Here is a demonstration of using AsktheScholar by asking questions from previously ingested research papers.

Challenges

Three main challenges I faced while developing this application were:

1. Strategy to store and retrieve images and tables into Chroma vector store

I have tried to solve the first challenge to some extent. The images and tables are being stored into the vector store along with their metadata but their retrieval is still a challenge.

2. Latency issues while running the application

The main cause of the latency issue was due to initialization of retriever and synthesizer classes along with every user request. By globally initializing these classes once in the main application resolved this issue.

3. Maintaining conversation context through chat history

The application did not remember previous chat context despite initializing ConversationBufferMemory. The issue was resolved by initializing the chat memory once in the beginning and not with every synthesis request.

Key Takeaways

Developing this project has solidified my foundation in implementing RAG-based applications.

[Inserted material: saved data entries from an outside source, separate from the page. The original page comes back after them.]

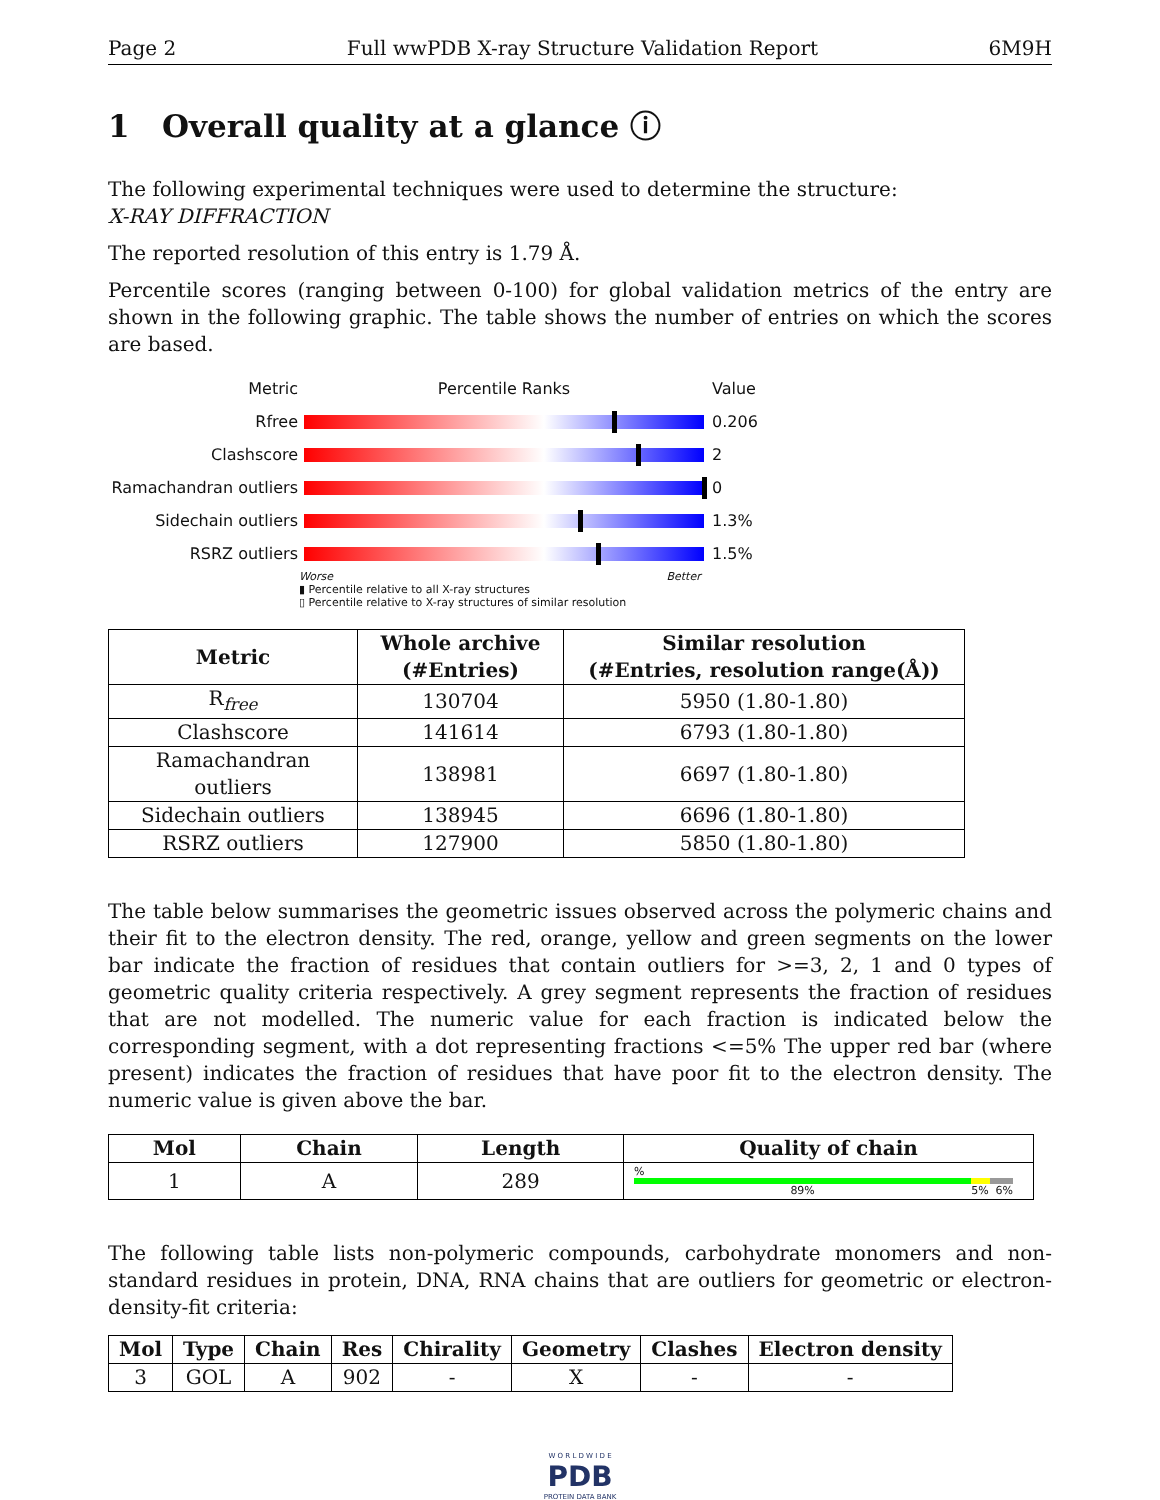Page 2 Full wwPDB X-ray Structure Validation Report 6M9H
1 Overall quality at a glance ⓘ
The following experimental techniques were used to determine the structure:
X-RAY DIFFRACTION
The reported resolution of this entry is 1.79 Å.
Percentile scores (ranging between 0-100) for global validation metrics of the entry are shown in the following graphic. The table shows the number of entries on which the scores are based.
Metric Percentile Ranks Value
Rfree 0.206
Clashscore 2
Ramachandran outliers 0
Sidechain outliers 1.3%
RSRZ outliers 1.5%
Worse Better
▮ Percentile relative to all X-ray structures
▯ Percentile relative to X-ray structures of similar resolution
| Metric | Whole archive (#Entries) | Similar resolution (#Entries, resolution range(Å)) |
| --- | --- | --- |
| R<sub>free</sub> | 130704 | 5950 (1.80-1.80) |
| Clashscore | 141614 | 6793 (1.80-1.80) |
| Ramachandran outliers | 138981 | 6697 (1.80-1.80) |
| Sidechain outliers | 138945 | 6696 (1.80-1.80) |
| RSRZ outliers | 127900 | 5850 (1.80-1.80) |
The table below summarises the geometric issues observed across the polymeric chains and their fit to the electron density. The red, orange, yellow and green segments on the lower bar indicate the fraction of residues that contain outliers for >=3, 2, 1 and 0 types of geometric quality criteria respectively. A grey segment represents the fraction of residues that are not modelled. The numeric value for each fraction is indicated below the corresponding segment, with a dot representing fractions <=5% The upper red bar (where present) indicates the fraction of residues that have poor fit to the electron density. The numeric value is given above the bar.
| Mol | Chain | Length | Quality of chain |
| --- | --- | --- | --- |
| 1 | A | 289 | % 89% 5% 6% |
The following table lists non-polymeric compounds, carbohydrate monomers and non-standard residues in protein, DNA, RNA chains that are outliers for geometric or electron-density-fit criteria:
| Mol | Type | Chain | Res | Chirality | Geometry | Clashes | Electron density |
| --- | --- | --- | --- | --- | --- | --- | --- |
| 3 | GOL | A | 902 | - | X | - | - |
W O R L D W I D E
PDB
PROTEIN DATA BANK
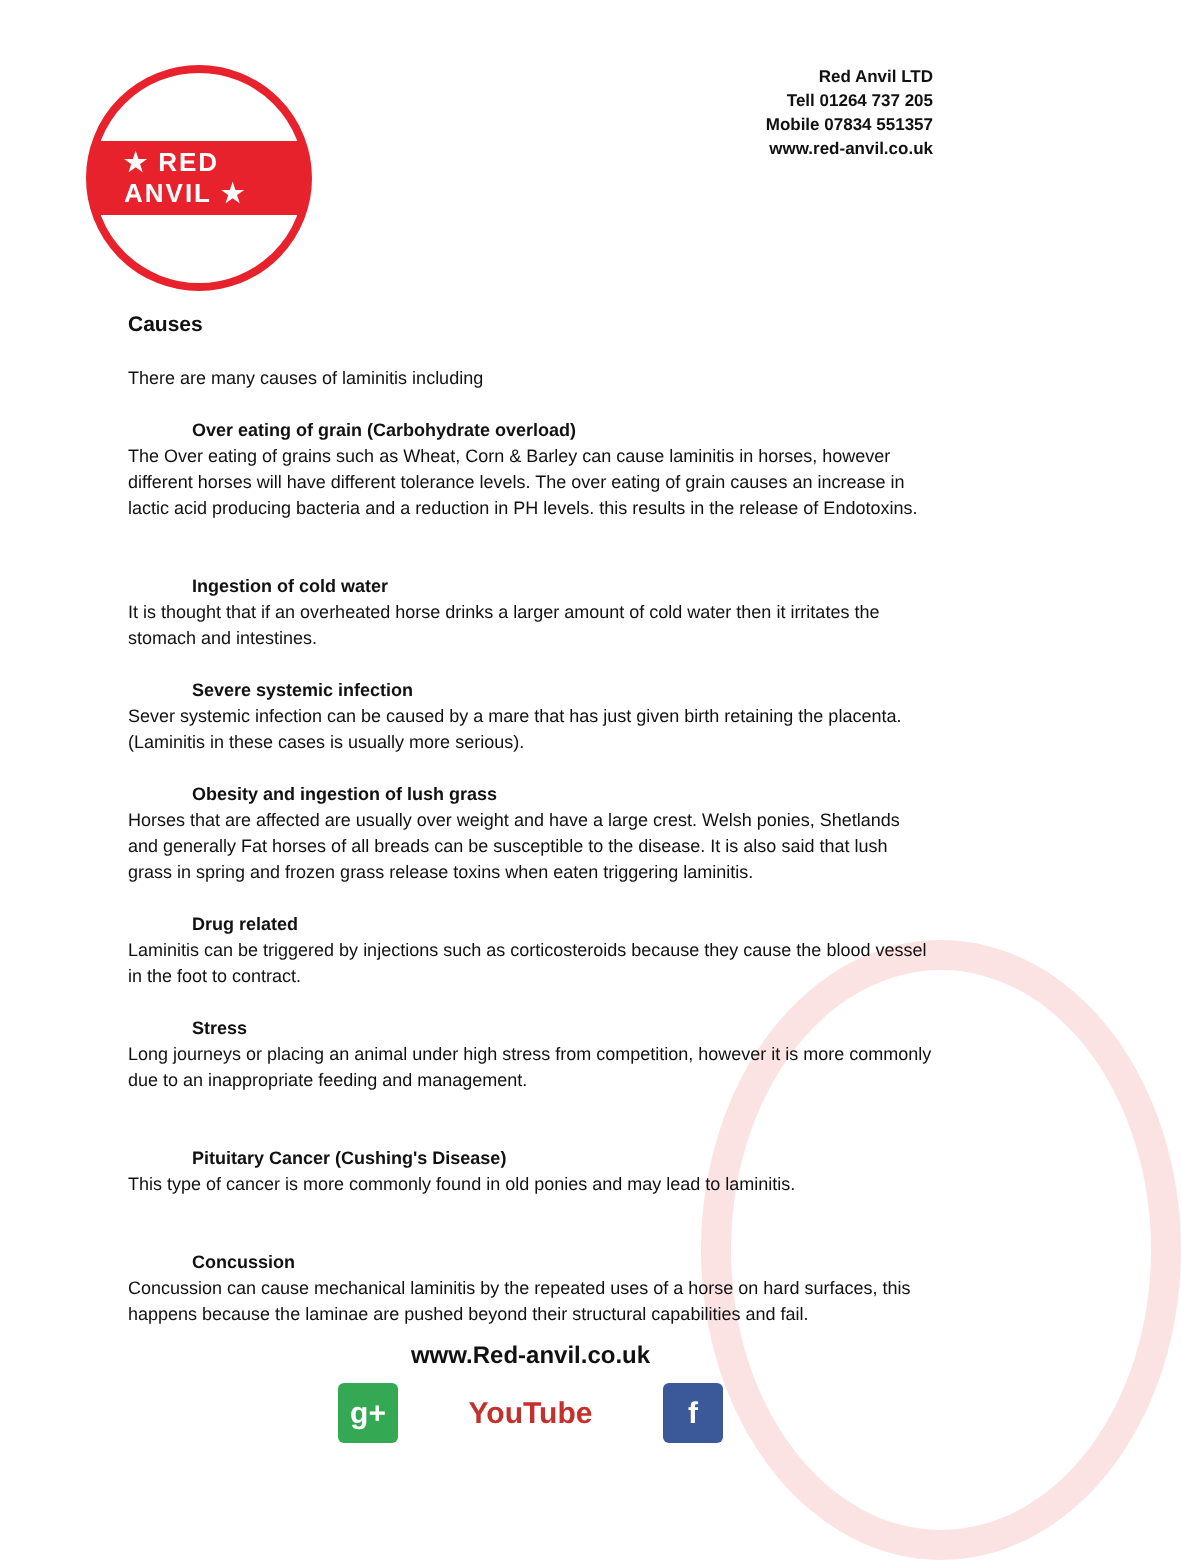★ RED ANVIL ★
Red Anvil LTD
Tell 01264 737 205
Mobile 07834 551357
www.red-anvil.co.uk
Causes
There are many causes of laminitis including
Over eating of grain (Carbohydrate overload)
The Over eating of grains such as Wheat, Corn & Barley can cause laminitis in horses, however different horses will have different tolerance levels. The over eating of grain causes an increase in lactic acid producing bacteria and a reduction in PH levels. this results in the release of Endotoxins.
Ingestion of cold water
It is thought that if an overheated horse drinks a larger amount of cold water then it irritates the stomach and intestines.
Severe systemic infection
Sever systemic infection can be caused by a mare that has just given birth retaining the placenta. (Laminitis in these cases is usually more serious).
Obesity and ingestion of lush grass
Horses that are affected are usually over weight and have a large crest. Welsh ponies, Shetlands and generally Fat horses of all breads can be susceptible to the disease. It is also said that lush grass in spring and frozen grass release toxins when eaten triggering laminitis.
Drug related
Laminitis can be triggered by injections such as corticosteroids because they cause the blood vessel in the foot to contract.
Stress
Long journeys or placing an animal under high stress from competition, however it is more commonly due to an inappropriate feeding and management.
Pituitary Cancer (Cushing's Disease)
This type of cancer is more commonly found in old ponies and may lead to laminitis.
Concussion
Concussion can cause mechanical laminitis by the repeated uses of a horse on hard surfaces, this happens because the laminae are pushed beyond their structural capabilities and fail.
www.Red-anvil.co.uk
g+ YouTube
f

Generating context-aware responses adds significant value to a business by automating their complex workflows through RAG pipelines and providing natural language responses.
Modularity and reusability should be the top priority when building agentic AI systems.

Future Enhancements

Extending multimodal retrieval of images and tables to support multimodal responses.
Enhancement of the application through adding option of multiple types of data sources in addition to PDFs.
Improving security and ethical standards of the application.

Conclusion

Retrieval augmented generation is the most widely used technique in Agentic AI applications. It augments latest and domain specific information to LLMs and utilizes their powerful capabilities to generate relevant, coherent, and useful responses. LangChain provides robust tools for building RAG applications. Many industry applications, especially customized chatbots, are built using RAG. AsktheScholar is a practical application of RAG helping resaerchers in any field question and understand research papers in an interesting and efficient manner.